Can AI Assistants Know What They Don't Know?

Qinyuan Cheng · Tianxiang Sun · Xiangyang Liu · Wenwei Zhang · Zhangyue Yin · Shimin Li · Linyang Li · Zhengfu He · Kai Chen · Xipeng Qiu


Abstract:

Recently, AI assistants powered by Large Language Models (LLMs) have demonstrated impressive performance in various tasks, including dialogue, solving mathematical problems, coding, and tool utilization.

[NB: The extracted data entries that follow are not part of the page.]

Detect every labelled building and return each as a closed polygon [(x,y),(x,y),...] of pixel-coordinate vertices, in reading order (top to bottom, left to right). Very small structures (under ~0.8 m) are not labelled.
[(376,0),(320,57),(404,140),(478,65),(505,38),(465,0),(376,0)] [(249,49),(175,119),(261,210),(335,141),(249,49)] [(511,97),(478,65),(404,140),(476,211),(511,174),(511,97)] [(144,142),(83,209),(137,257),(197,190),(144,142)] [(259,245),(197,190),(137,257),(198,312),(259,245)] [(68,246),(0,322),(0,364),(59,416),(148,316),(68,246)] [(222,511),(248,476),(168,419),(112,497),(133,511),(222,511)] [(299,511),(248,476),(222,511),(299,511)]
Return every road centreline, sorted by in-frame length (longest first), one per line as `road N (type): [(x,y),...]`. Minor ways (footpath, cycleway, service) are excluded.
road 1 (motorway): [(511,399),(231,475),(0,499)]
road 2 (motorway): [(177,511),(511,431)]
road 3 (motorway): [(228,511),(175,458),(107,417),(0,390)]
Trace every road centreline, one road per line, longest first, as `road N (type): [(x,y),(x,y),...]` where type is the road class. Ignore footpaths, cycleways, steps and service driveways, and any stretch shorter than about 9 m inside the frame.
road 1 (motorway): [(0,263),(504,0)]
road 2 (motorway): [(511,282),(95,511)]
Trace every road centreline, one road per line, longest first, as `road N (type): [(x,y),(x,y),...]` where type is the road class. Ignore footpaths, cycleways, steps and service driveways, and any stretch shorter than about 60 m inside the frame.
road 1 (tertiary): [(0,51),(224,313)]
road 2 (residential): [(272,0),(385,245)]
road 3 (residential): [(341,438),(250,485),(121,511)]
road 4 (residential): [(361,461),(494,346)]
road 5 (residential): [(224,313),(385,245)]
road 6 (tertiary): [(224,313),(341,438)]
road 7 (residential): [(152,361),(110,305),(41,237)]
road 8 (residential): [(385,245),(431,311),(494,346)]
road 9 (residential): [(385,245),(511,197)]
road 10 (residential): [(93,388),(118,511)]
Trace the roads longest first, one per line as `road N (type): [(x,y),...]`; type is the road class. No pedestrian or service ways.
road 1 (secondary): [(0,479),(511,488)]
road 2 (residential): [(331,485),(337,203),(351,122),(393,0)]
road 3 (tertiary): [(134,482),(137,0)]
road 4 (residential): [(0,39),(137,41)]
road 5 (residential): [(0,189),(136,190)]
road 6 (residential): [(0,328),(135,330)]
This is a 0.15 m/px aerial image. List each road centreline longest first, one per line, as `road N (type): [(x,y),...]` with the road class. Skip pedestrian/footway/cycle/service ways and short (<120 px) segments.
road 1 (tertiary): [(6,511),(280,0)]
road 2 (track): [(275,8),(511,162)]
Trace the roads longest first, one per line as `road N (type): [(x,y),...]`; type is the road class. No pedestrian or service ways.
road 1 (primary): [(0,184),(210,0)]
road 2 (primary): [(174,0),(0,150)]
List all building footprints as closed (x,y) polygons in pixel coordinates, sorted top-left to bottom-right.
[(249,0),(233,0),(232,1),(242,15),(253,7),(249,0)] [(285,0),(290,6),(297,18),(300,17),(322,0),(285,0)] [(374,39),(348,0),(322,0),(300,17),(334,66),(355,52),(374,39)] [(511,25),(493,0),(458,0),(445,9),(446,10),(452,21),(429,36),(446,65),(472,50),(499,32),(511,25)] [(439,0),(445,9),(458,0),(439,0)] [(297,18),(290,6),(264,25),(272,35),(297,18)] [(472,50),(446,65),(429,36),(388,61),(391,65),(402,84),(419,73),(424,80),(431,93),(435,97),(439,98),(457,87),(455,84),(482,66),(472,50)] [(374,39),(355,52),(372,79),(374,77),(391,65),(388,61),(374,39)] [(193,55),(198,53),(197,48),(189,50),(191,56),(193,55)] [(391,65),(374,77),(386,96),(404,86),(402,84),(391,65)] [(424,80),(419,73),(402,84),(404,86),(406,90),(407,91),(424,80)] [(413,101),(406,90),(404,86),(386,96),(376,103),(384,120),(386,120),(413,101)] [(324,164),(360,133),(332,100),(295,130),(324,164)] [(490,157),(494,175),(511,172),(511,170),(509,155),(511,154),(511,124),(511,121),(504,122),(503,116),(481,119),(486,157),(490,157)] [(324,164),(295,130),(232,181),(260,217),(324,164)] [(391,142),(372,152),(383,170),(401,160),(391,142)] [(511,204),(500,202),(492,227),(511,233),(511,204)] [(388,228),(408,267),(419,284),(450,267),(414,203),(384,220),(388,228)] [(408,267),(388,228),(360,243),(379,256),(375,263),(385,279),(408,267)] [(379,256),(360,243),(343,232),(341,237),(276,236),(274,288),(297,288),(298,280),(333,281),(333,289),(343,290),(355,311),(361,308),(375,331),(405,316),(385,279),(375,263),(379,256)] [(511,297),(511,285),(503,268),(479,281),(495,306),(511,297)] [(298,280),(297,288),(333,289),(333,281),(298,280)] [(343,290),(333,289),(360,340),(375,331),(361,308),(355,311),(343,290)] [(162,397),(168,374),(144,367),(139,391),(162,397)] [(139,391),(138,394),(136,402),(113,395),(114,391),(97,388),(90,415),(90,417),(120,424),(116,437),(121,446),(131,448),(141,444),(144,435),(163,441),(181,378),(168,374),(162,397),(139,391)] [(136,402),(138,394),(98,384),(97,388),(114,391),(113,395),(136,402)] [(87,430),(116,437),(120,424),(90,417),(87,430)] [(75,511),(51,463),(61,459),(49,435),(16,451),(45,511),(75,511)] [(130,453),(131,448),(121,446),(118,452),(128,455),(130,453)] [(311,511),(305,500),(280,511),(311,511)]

Despite their extensive world knowledge, LLMs still commit factual errors in knowledge-intensive tasks such as open-domain question answering.These untruthful responses from AI assistants can pose significant risks in practical applications.We contend that an AI assistant's ability to recognize and admit its knowledge limitations by refusing to answer questions beyond its knowledge is a critical strategy for reducing factual errors and enhancing truthfulness.Therefore, in this paper, we ask the question "Can AI assistants know what they don't know and express them through natural language?"To investigate this, we construct a model-specific "I don't know" (Idk) dataset for an AI assistant, comprising questions it knows and unknows, derived from existing open-domain question answering datasets.Then we align the assistant with its corresponding Idk dataset and observe whether it can refuse to answer its unknown questions after alignment.Our experimental results indicate that, after alignment with the Idk dataset, the assistant is more capable of declining to answer questions outside its knowledge scope.Furthermore, the accuracy of the responses to questions it does attempt to answer is notably higher than before the alignment.